12日に行われたサッカーの2022年ワールドカップ(W杯)カタール大会アジア最終予選で、B組の日本はオーストラリアに2―1で競り勝った。前半に田中(デュッセルドルフ)の代表初ゴールを先制した。

スタジアムは歓喜の渦に包まれた。前半8分、田中は南野の左クロスをペナルティーエリア内の右サイドで受けると、素早く右足を振り抜きサイドネットに突き刺した。代表初得点が貴重な先制ゴールとなり、23歳は「勝たなければいけなかったので点が取れてよかった」とほほ笑んだ。

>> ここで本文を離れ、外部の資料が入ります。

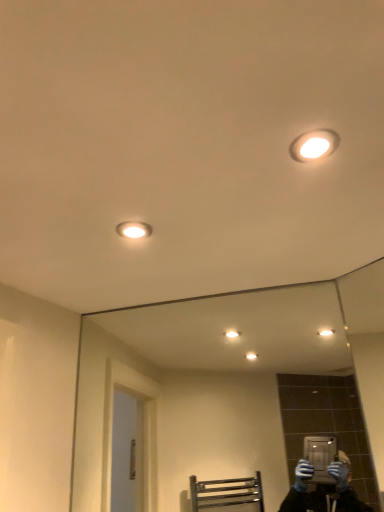
Question: Does matte white light fixture at upper left, acting as the first light fixture starting from the bottom, have a lesser height compared to matte white light fixture at upper right, which ranks as the first light fixture in front-to-back order?

Choices:
 (A) yes
 (B) no

Answer: (B)

Question: Is matte white light fixture at upper left, which ranks as the first light fixture in left-to-right order, facing away from matte white light fixture at upper right, the 2th light fixture from the back?

Choices:
 (A) no
 (B) yes

Answer: (A)

Question: Considering the relative sizes of matte white light fixture at upper left, acting as the first light fixture starting from the bottom, and matte white light fixture at upper right, which is counted as the 1th light fixture, starting from the right, in the image provided, is matte white light fixture at upper left, acting as the first light fixture starting from the bottom, wider than matte white light fixture at upper right, which is counted as the 1th light fixture, starting from the right,?

Choices:
 (A) yes
 (B) no

Answer: (B)

Question: Is matte white light fixture at upper left, which ranks as the 2th light fixture in right-to-left order, positioned behind matte white light fixture at upper right, which is counted as the 1th light fixture, starting from the right?

Choices:
 (A) yes
 (B) no

Answer: (A)

Question: Is the surface of matte white light fixture at upper left, which ranks as the 2th light fixture in right-to-left order, in direct contact with matte white light fixture at upper right, which ranks as the first light fixture in front-to-back order?

Choices:
 (A) yes
 (B) no

Answer: (B)

Question: Considering the relative sizes of matte white light fixture at upper left, positioned as the second light fixture in top-to-bottom order, and matte white light fixture at upper right, positioned as the first light fixture in top-to-bottom order, in the image provided, is matte white light fixture at upper left, positioned as the second light fixture in top-to-bottom order, bigger than matte white light fixture at upper right, positioned as the first light fixture in top-to-bottom order,?

Choices:
 (A) yes
 (B) no

Answer: (A)

Question: Is matte white light fixture at upper right, the 2th light fixture from the back, behind clear glass mirror at center?

Choices:
 (A) no
 (B) yes

Answer: (A)

Question: Considering the relative sizes of matte white light fixture at upper right, which is the second light fixture from bottom to top, and clear glass mirror at center in the image provided, is matte white light fixture at upper right, which is the second light fixture from bottom to top, smaller than clear glass mirror at center?

Choices:
 (A) yes
 (B) no

Answer: (A)

Question: Is matte white light fixture at upper right, positioned as the first light fixture in top-to-bottom order, in contact with clear glass mirror at center?

Choices:
 (A) yes
 (B) no

Answer: (B)

Question: Is matte white light fixture at upper right, which ranks as the first light fixture in front-to-back order, outside clear glass mirror at center?

Choices:
 (A) no
 (B) yes

Answer: (B)

Question: Does matte white light fixture at upper right, the 2th light fixture from the back, come in front of clear glass mirror at center?

Choices:
 (A) yes
 (B) no

Answer: (A)

Question: From the image's perspective, is matte white light fixture at upper right, which is counted as the 1th light fixture, starting from the right, on clear glass mirror at center?

Choices:
 (A) no
 (B) yes

Answer: (B)

Question: Is clear glass mirror at center outside matte white light fixture at upper right, which is counted as the 1th light fixture, starting from the right?

Choices:
 (A) yes
 (B) no

Answer: (A)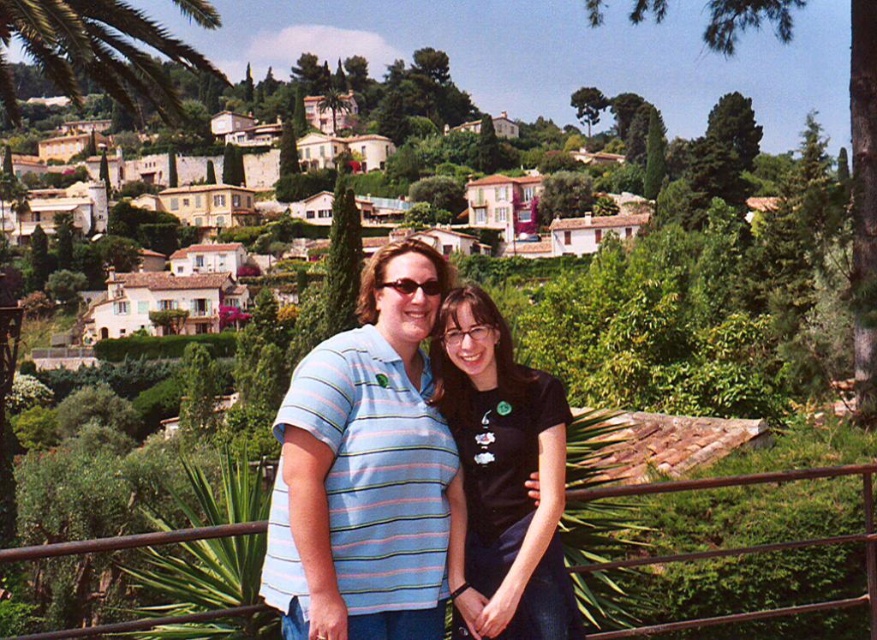
You are a photographer trying to capture a group photo of the two people in the scene. The photographer wants to ensure that the person wearing the black matte shirt at center is positioned exactly at the point marked by coordinates point (x=505, y=470). Based on the scene description, can you confirm if the black matte shirt at center is already positioned correctly at that point?

Yes, the black matte shirt at center is located at point (x=505, y=470), so it is already positioned correctly at that coordinate.

You are a photographer trying to capture the striped cotton shirt at center and the green leafy palm tree at upper left in the same frame. Which object should you position your camera closer to in order to include both in the shot?

To include both the striped cotton shirt at center and the green leafy palm tree at upper left in the same frame, you should position your camera closer to the green leafy palm tree at upper left since the striped cotton shirt at center is located to its right.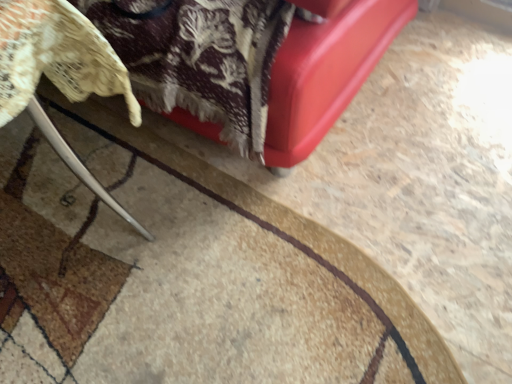
Question: Based on their positions, is carpeted mat at lower left located to the left or right of metallic silver chair at lower left?

Choices:
 (A) right
 (B) left

Answer: (A)

Question: Is carpeted mat at lower left inside the boundaries of metallic silver chair at lower left, or outside?

Choices:
 (A) inside
 (B) outside

Answer: (B)

Question: Is point (130, 177) positioned closer to the camera than point (70, 9)?

Choices:
 (A) closer
 (B) farther

Answer: (B)

Question: From the image's perspective, is metallic silver chair at lower left positioned above or below carpeted mat at lower left?

Choices:
 (A) below
 (B) above

Answer: (B)

Question: Choose the correct answer: Is metallic silver chair at lower left inside carpeted mat at lower left or outside it?

Choices:
 (A) inside
 (B) outside

Answer: (B)

Question: Considering the positions of point (7, 105) and point (243, 357), is point (7, 105) closer or farther from the camera than point (243, 357)?

Choices:
 (A) farther
 (B) closer

Answer: (B)

Question: From a real-world perspective, is metallic silver chair at lower left above or below carpeted mat at lower left?

Choices:
 (A) above
 (B) below

Answer: (A)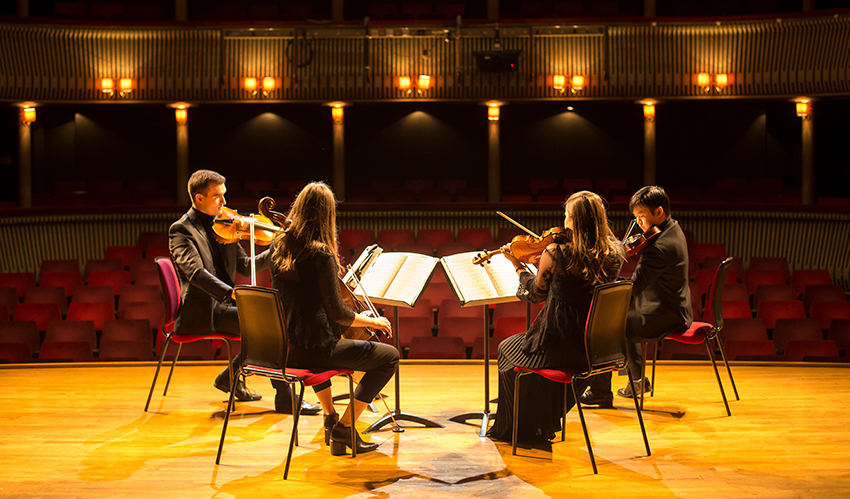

落ち着いたプレーを90分間続けた。東京五輪では守備的MFを2人で担った遠藤航、昨季まで川崎の同僚だった守田との連係は抜群だった。豊富な運動量で攻守に幅広く顔を出して勝利に貢献した。「この試合が終わって引退してもいいぐらいの気持ちだった」という。強い決意で臨んだ試合で勝利に導き、「勝てたことでほっとしている」と安(あん)堵(ど)の表情を浮かべた。

今夏からドイツに渡って自身のプレーに磨きをかけている。フル代表3試合目で存在感を発揮。窮地に陥っていたチームを重圧から解き放つ先制点だった。

日本の新戦力は「しっかりと責任もって、小さい子供たちがW杯を見れるように、日本が出ている姿を見せられるように、必ず勝って次につなげたい」と覚悟を口にした。W杯出場に向けて不可欠なピースとなってきそうだ。(奥山次郎)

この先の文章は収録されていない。